Kaşifoğlu: “ OKB Tanısı Alan Hastaya İlaç ve Psikoterapi Eş Zamanlı Uygulanır.”
İnatçı bir hastalık olan OKB’nin  genellikle stres yaşanan zamanlarda şiddetlendiğini ve artıp yayıldıkça hastanın yaşamını kısıtladığını belirten Kaşifoğlu, takıntılı düşüncelerin günlük yaşamı etkileyecek, günlük işlevleri belirgin olarak kısıtlayacak düzeyde olduğunu kaydetti.

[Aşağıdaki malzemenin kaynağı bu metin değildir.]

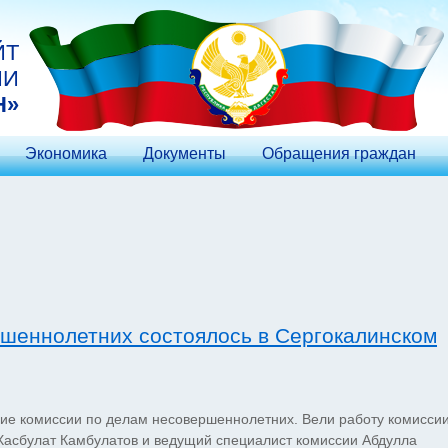
ЙТ
ИИ
Н»
Экономика
Документы
Обращения граждан
ршеннолетних состоялось в Сергокалинском
ние комиссии по делам несовершеннолетних. Вели работу комисси
Хасбулат Камбулатов и ведущий специалист комиссии Абдулла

Çoğu kişi için bazı düşünce ve davranışların ruhsal bir hastalık belirtisi olabileceğine karar verip uzmana başvurmasının zor olduğunu dile getiren Kaşifoğlu, birçok hastanın ayıplanacağı, dalga geçileceği, küçük düşürülebileceği düşüncesi ile hissettiklerini paylaşmaktan ve tedaviden kaçınabildiğini belirtti. Klinik Psikolog Feriha Kaşifoğlu: “Tedavi sürecinde bir uzman tarafından hastanın davranışları ve belirtileri değerlendirilip, OKB tanısı alan hastaya ilaç ve psikoterapi eş zamanlı olarak uygulanır.  İlaç ve psikoterapi yanında aile desteği de tedavi sürecinde fayda sağlamaktadır.  Terapideki amaç hastaların ritüellerini gerçekleştirmesini önleyerek korkularıyla yüzleşmelerini sağlamak ve anksiyetelerini azaltmaktır.  Düzenli ve iş birliği içinde yapılan tedavi ile başarı sağlanmaktadır.” ifadelerini kullandı.